Cloud-native Bioinformatics: HPC to GCP
Working with a team from the Imperial College in London, we started by reviewing a bioinformatic analysis which is currently running on…
Working with a team from the Imperial College in London, we started by reviewing a genomic analysis workflow which is currently running on their HPC cluster. The workflow is a complete analysis for single-cell/nuclei RNA-sequencing data. I started by reviewing the workflow process steps generated by the Nextflow script used to run it.
Next I reviewed the current method of running this workflow by connecting with the team and observing them run this analysis on their HPC cluster. Of note is that the workflow utilizes containerization via Singularity / Docker.
Also I asked the team to share run logs via visualizations using Nextflow Tower. I did so to quickly see which processes in the workflow had the highest resource needs. Shown below is one of the useful visualizations — showing Memory usage.
To The Cloud
A useful starting point when running any genomics workflow on the public cloud is to begin with a subsampled synthetic dataset. Real-world on premise workflows can run for hours, days or even weeks. To optimize for cloud, we will be more productive with fast feedback — i.e. did the workflow run correctly? how long did it take?…
15 minutes or less is the goal for each test.
To meet this goal we needed sample data. The Imperial College team created a ‘tiny’ (in relation to real-world work) example dataset by subsampling the open source mouse brain dataset.
Next we worked together so that I could understand the minimum machine type needed to run this workflow. In this case a key requirement is for 64 GB of RAM. We are working on GCP for this project, so I chose a GCE VM instance size of 32 CPUs and 120 GB of RAM. I started with a general purpose instance, but, due to the type of workload, will consider memory-optimized instances as work progresses. The instance I selected costs ~ 50 cents/hr. Of course using the ‘turn-if-off-when-not-in-use’ pattern for this VM helps to keep dev/test costs under control as well.
To get a first run, I simply modeled this powerful cloud-based VM as if it were a local machine. I created an appropriately-size GCE instance, based on a custom GCE/Nextflow test image that I had previously created which contained the required requisite software (JDK, Docker, Nextflow…) and updated the local.config
file paths and started the analysis.
In 19 minutes…SUCCESS — output shown below. Note also the CPU hours for this run are shown at 2.2 hours.
I created a quick dashboard for my test GCE VM using GCP Cloud Monitoring, so that I could get a sense of resource usage for this workflow.
From One to Many
Given that the example workflow used a tiny example dataset, it would be impractical to scale up to a single huge VM for real-world sized workloads. I doubt a such a massive singe instance even exists.
So the next step in moving scFlow to GCP is to use a managed cluster of VMs. There are a number of choices in how best to implement clustering for large-scale technical compute jobs on GCP. These include a number of choices in cluster-management software. These function similar to an on premise HPC cluster for high-throughput computing, i.e. using head nodes and compute nodes in a distributed fashion.
However, GCP includes an additional method of scaling out VM clusters — their Life Sciences API. From the GCP documentation:
The Cloud Life Sciences API is aimed at developers who want to build on or create job management tools (such as dsub) or workflow engines (such as Nextflow or Cromwell). The Cloud Life Sciences API provides a backend for these tools and systems, providing job scheduling for Docker-based tasks that perform secondary genomic analysis on Compute Engine containers.
The most common use case when using the Cloud Life Sciences API is to run an existing tool or custom script that reads and writes files, typically to and from Cloud Storage. The Cloud Life Sciences API can run independently over hundreds or thousands of these files.

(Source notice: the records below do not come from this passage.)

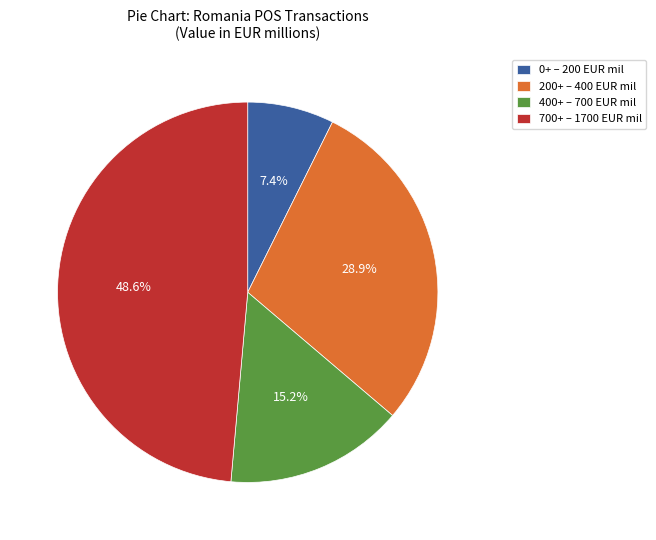

How many slices are in this pie chart?

4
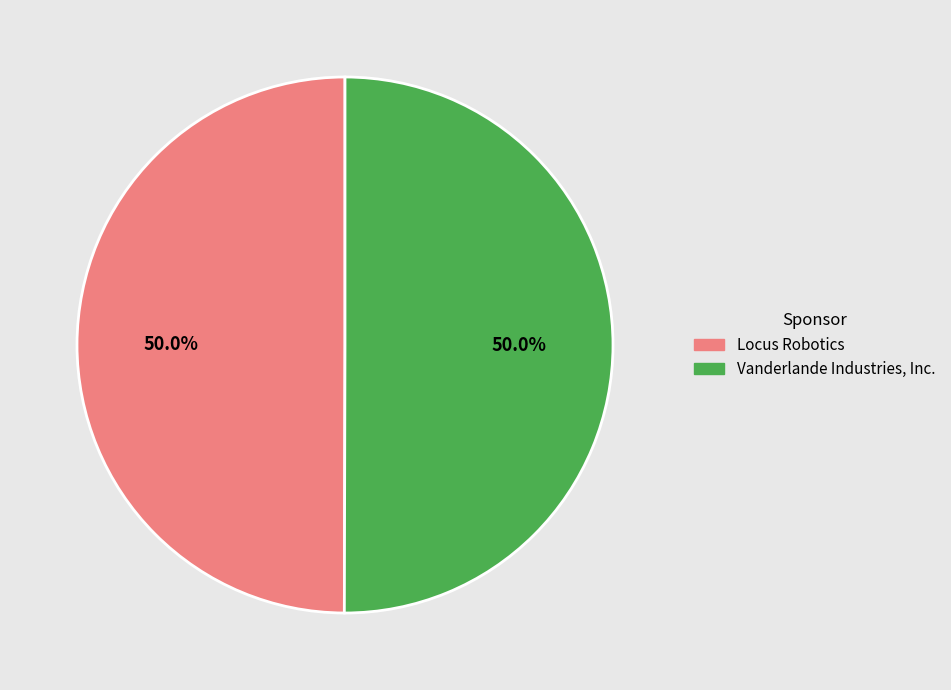

What percentage is the Vanderlande Industries, Inc. slice, to the nearest percent?

50%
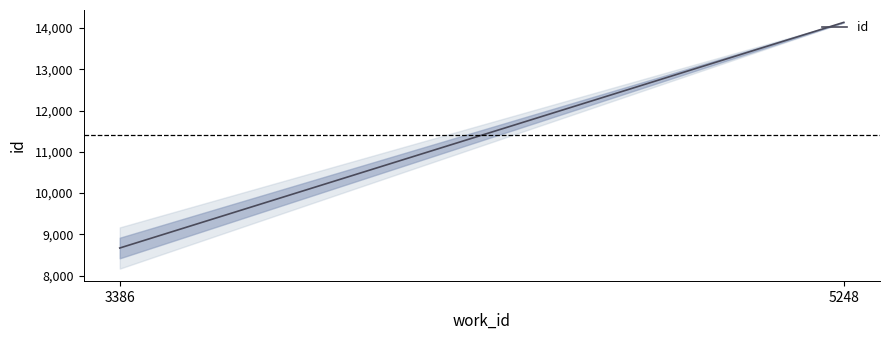

True or false: the data shows 8667 at 3386.

True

In order to evaluate this API for use in this scenario, I wanted to work through an example using Nextflow.
Life Sciences API and Nextflow
In Google’s example tutorial, an rna-seq pipeline is configured to run via the nextflow.config
file with LS API. The example is a bit simpler than the scFlow pipeline that I am working with, but it’s a good starting point. Using the default settings, this took 10 minutes to run using cloud shell. Output is shown below.
Of course the most interesting aspect of working with LS API, was the higher-level cluster management via the config file. In contrast to working with my alway-on-until-I-manually-turned-it-off test VM, using LS API, GCE VM instances were DYNAMICALLY allocated as needed by the processes in the workflow. These VMs were allocated, activated and de-activated automatically. They ran for a total of 0.2 CPU hours. Also these were small-sized VMs, 1 CPU and 1 GB RAM.
Of course these two analysis are NOT identical in size or complexity — however, scaling a 10 min run with 0.2 CPU hours vs. a 19 min run with 2.2 CPUs hours does strike me as quite significant.
Next Steps
Next I’ll be writing a nextflow.config
file using LS API for the scFlow workflow and reporting back on CPU hours for the single VM vs. LS API run.